- ACTION ITEM:
Hand back every line from the beginning of the data below through the line containing "It is observed", word for word and free of pictures.

- DATA FOR THIS TASK:
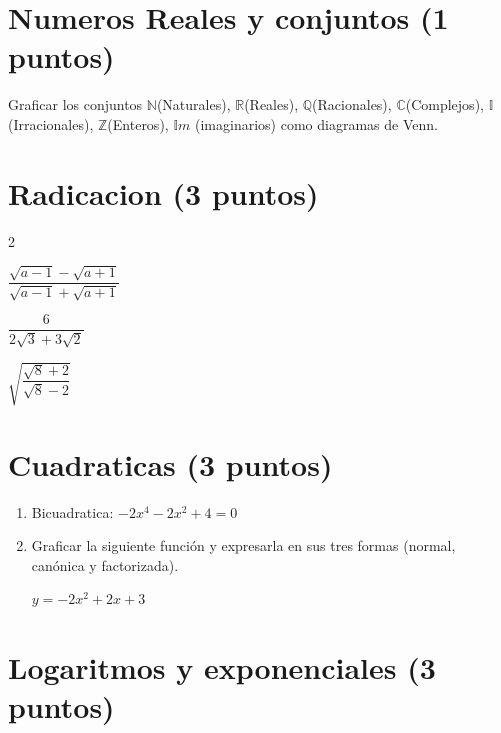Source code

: \documentclass[a4paper,11pt,spanish,sans]{exam}
\begin{document}
\section{Numeros Reales y conjuntos (1 puntos) }
Graficar los conjuntos $\mathbb{N}$(Naturales), $\mathbb{R}$(Reales), $\mathbb{Q}$(Racionales), $\mathbb{C}$(Complejos), $\mathbb{I}$(Irracionales), $\mathbb{Z}$(Enteros), $\mathbb{I}m$ (imaginarios) como diagramas de Venn.

\section{Radicacion (3 puntos)}
	
	\begin{enumerate}
	\end{enumerate}

\section{Cuadraticas (3 puntos)}
	\begin{enumerate}
		\item Bicuadratica: $-2x^4-2x^2+4=0$
		\item Graficar la siguiente función y expresarla en sus tres formas (normal, canónica y factorizada).
		
		$y=-2x^2+2x+3 $
	\end{enumerate}

\section{Logaritmos y exponenciales (3 puntos)}
\end{document}

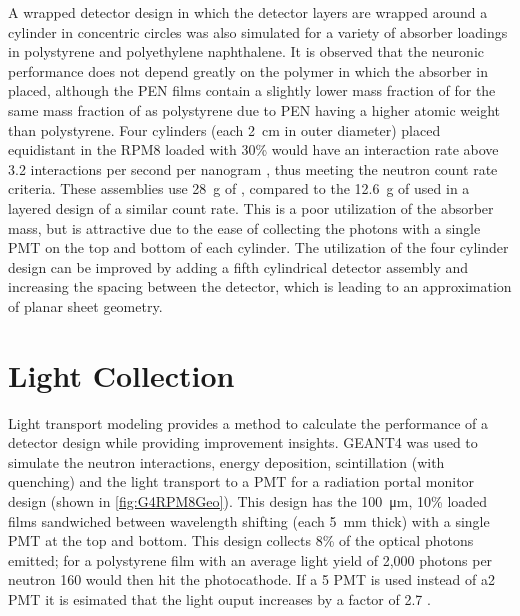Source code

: A wrapped detector design in which the detector layers are wrapped around a cylinder in concentric circles was also simulated for a variety of absorber loadings in polystyrene and polyethylene naphthalene.
It is observed that the neuronic performance does not depend greatly on the polymer in which the absorber in placed, although the PEN films contain a slightly lower mass fraction of  for the same mass fraction of  as polystyrene due to PEN having a higher atomic weight than polystyrene.
Four cylinders (each \SI{2}{\cm} in outer diameter) placed equidistant in the RPM8 loaded with 30\%  would have an interaction rate above 3.2 interactions per second per nanogram , thus meeting the neutron count rate criteria. These assemblies use \SI{28}{\gram} of , compared to the \SI{12.6}{\gram} of  used in a layered design of a similar count rate.
This is a poor utilization of the absorber mass, but is attractive due to the ease of collecting the photons with a single PMT on the top and bottom of each cylinder.
The  utilization of the four cylinder design can be improved by adding a fifth cylindrical detector assembly and increasing the spacing between the detector, which is leading to an approximation of planar sheet geometry.


\section{Light Collection}
Light transport modeling provides a method to calculate the performance of a detector design while providing improvement insights.
GEANT4 was used to simulate the neutron interactions, energy deposition, scintillation (with quenching) and the light transport to a PMT for a radiation portal monitor design (shown in \autoref{fig:G4RPM8Geo}).
This design has the \SI{100}{\um}, 10\% loaded  films sandwiched between wavelength shifting (each \SI{5}{\mm} thick) with a single PMT at the top and bottom.
This design collects 8\% of the optical photons emitted; for a polystyrene film with an average light yield of 2,000 photons per neutron 160 would then hit the photocathode.
If a \SI{5}{\in} PMT is used instead of a\SI{2}{\in} PMT it is esimated that the light ouput increases by a factor of \num{2.7} \cite{pnnl_14283}.

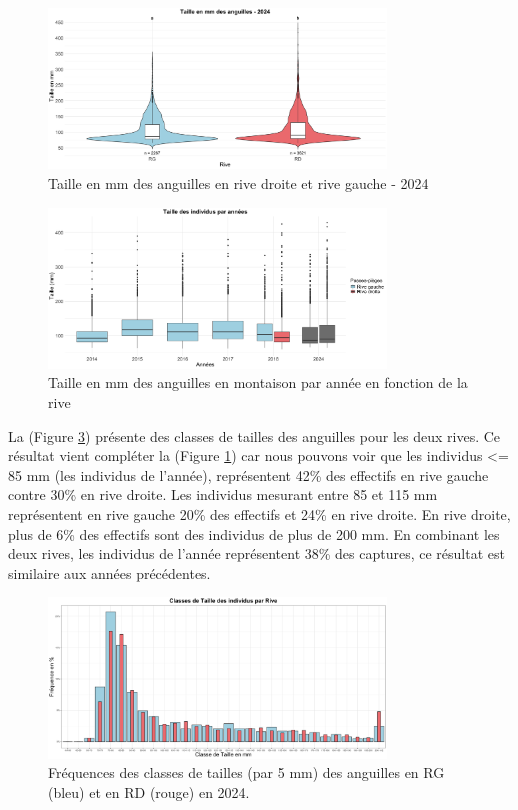 \documentclass[11pt,titlepage,twoside]{article}\usepackage[]{graphicx}\usepackage[table]{xcolor}
\begin{document}
\begin{figure}[htpb]
\centering
\includegraphics[width=0.8\textwidth]{taille_oral.png}
\caption{Taille en mm des anguilles en rive droite et rive gauche - 2024}
\label{taille_oral}
\end{figure}

\begin{figure}[htpb]
\centering
\includegraphics[width=0.8\textwidth]{taille_annee_oral.png}
\caption{Taille en mm des anguilles en montaison par année en fonction de la rive}
\label{taille_annee_oral}
\end{figure}


La (Figure \ref{classe_taille_oral}) présente des classes de tailles des anguilles pour les deux rives. Ce résultat vient compléter la (Figure \ref{taille_oral}) car nous pouvons voir que les individus <= 85 mm (les individus de l’année), représentent 42\% des effectifs en rive gauche contre 30\% en rive droite. Les individus mesurant entre 85 et 115 mm représentent en rive gauche 20\% des effectifs et 24\% en rive droite. En rive droite, plus de 6\% des effectifs sont des individus de plus de 200 mm. En combinant les deux rives, les individus de l’année représentent 38\% des captures, ce résultat est similaire aux années précédentes. 


\begin{figure}[htpb]
\centering
\includegraphics[width=0.8\textwidth]{classe_taille_oral.png}
\caption{Fréquences des classes de tailles (par 5 mm) des anguilles en RG (bleu) et en RD (rouge) en 2024.}
\label{classe_taille_oral}
\end{figure}
\end{document}
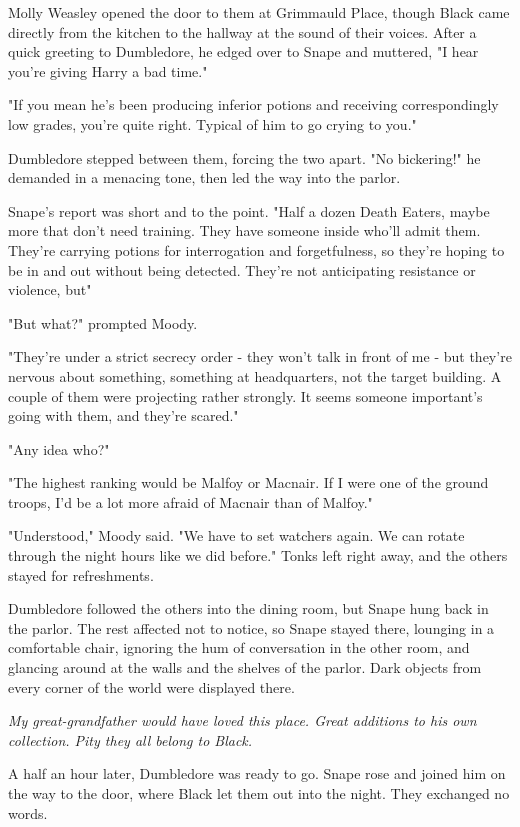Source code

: Molly Weasley opened the door to them at Grimmauld Place, though Black came directly from the kitchen to the hallway at the sound of their voices. After a quick greeting to Dumbledore, he edged over to Snape and muttered, "I hear you're giving Harry a bad time."

"If you mean he's been producing inferior potions and receiving correspondingly low grades, you're quite right. Typical of him to go crying to you."

Dumbledore stepped between them, forcing the two apart. "No bickering!" he demanded in a menacing tone, then led the way into the parlor.

Snape's report was short and to the point. "Half a dozen Death Eaters, maybe more that don't need training. They have someone inside who'll admit them. They're carrying potions for interrogation and forgetfulness, so they're hoping to be in and out without being detected. They're not anticipating resistance or violence, but{\el}"

"But what?" prompted Moody.

"They're under a strict secrecy order - they won't talk in front of me - but they're nervous about something, something at headquarters, not the target building. A couple of them were projecting rather strongly. It seems someone important's going with them, and they're scared."

"Any idea who?"

"The highest ranking would be Malfoy or Macnair. If I were one of the ground troops, I'd be a lot more afraid of Macnair than of Malfoy."

"Understood," Moody said. "We have to set watchers again. We can rotate through the night hours like we did before." Tonks left right away, and the others stayed for refreshments.

Dumbledore followed the others into the dining room, but Snape hung back in the parlor. The rest affected not to notice, so Snape stayed there, lounging in a comfortable chair, ignoring the hum of conversation in the other room, and glancing around at the walls and the shelves of the parlor. Dark objects from every corner of the world were displayed there.

\emph{My great-grandfather would have loved this place. Great additions to his own collection. Pity they all belong to Black.}

A half an hour later, Dumbledore was ready to go. Snape rose and joined him on the way to the door, where Black let them out into the night. They exchanged no words.

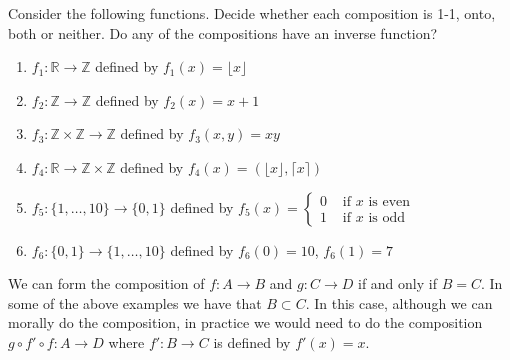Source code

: \documentclass[11pt,dvipsnames]{book}
\def\R{\mathbb{R}}
\def\Z{\mathbb{Z}}
\numberwithin{equation}{section} %
\numberwithin{figure}{section} %
\numberwithin{table}{section} %
\begin{document}
\begin{exercise}
 Consider the following functions. Decide whether each composition is 1-1, onto, both or neither. Do any of the compositions have an inverse function?

\begin{enumerate}[label=(\alph*)]
\item $f_1 \colon \R \to \Z$ defined by $f_1(x) = \lfloor x \rfloor$
\item $f_2 \colon \Z \to \Z$ defined by $f_2(x) = x+1$
\item $f_3 \colon \Z \times \Z \to \Z$ defined by $f_3(x,y) = xy$
\item $f_4 \colon \R \to \Z \times \Z$ defined by $f_4(x) = (\lfloor x \rfloor, \lceil x \rceil)$
\item $f_5 \colon \{ 1,\dots,10\} \to \{0,1\}$ defined by $f_5(x) = \begin{cases} 0 & \text{ if }x \text{ is even} \\1 & \text{ if }x \text{ is odd} \end{cases}$
\item $f_6 \colon \{0,1\} \to \{ 1,\dots,10\}$ defined by $f_6(0) = 10$, $f_6(1) = 7$
\end{enumerate}

\begin{solution}
We can form the composition of $f \colon A \to B$ and $g \colon C \to D$ if and only if $B=C$. In some of the above examples we have that $B \subset C$. In this case, although we can morally do the composition, in practice we would need to do the composition $g \circ f' \circ f \colon A \to D$ where $f' \colon B \to C$ is defined by $f'(x)=x$.


\end{solution}
\end{exercise}
\end{document}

- ANSWER TO THIS EXERCISE:
Source code

: \documentclass[a4paper,11pt,spanish,sans]{exam}
\begin{document}
\section{Numeros Reales y conjuntos (1 puntos) }
Graficar los conjuntos $\mathbb{N}$(Naturales), $\mathbb{R}$(Reales), $\mathbb{Q}$(Racionales), $\mathbb{C}$(Complejos), $\mathbb{I}$(Irracionales), $\mathbb{Z}$(Enteros), $\mathbb{I}m$ (imaginarios) como diagramas de Venn.

\section{Radicacion (3 puntos)}
	
	\begin{enumerate}
	\end{enumerate}

\section{Cuadraticas (3 puntos)}
	\begin{enumerate}
		\item Bicuadratica: $-2x^4-2x^2+4=0$
		\item Graficar la siguiente función y expresarla en sus tres formas (normal, canónica y factorizada).
		
		$y=-2x^2+2x+3 $
	\end{enumerate}

\section{Logaritmos y exponenciales (3 puntos)}
\end{document}

Source code

: A wrapped detector design in which the detector layers are wrapped around a cylinder in concentric circles was also simulated for a variety of absorber loadings in polystyrene and polyethylene naphthalene.
It is observed that the neuronic performance does not depend greatly on the polymer in which the absorber in placed, although the PEN films contain a slightly lower mass fraction of  for the same mass fraction of  as polystyrene due to PEN having a higher atomic weight than polystyrene.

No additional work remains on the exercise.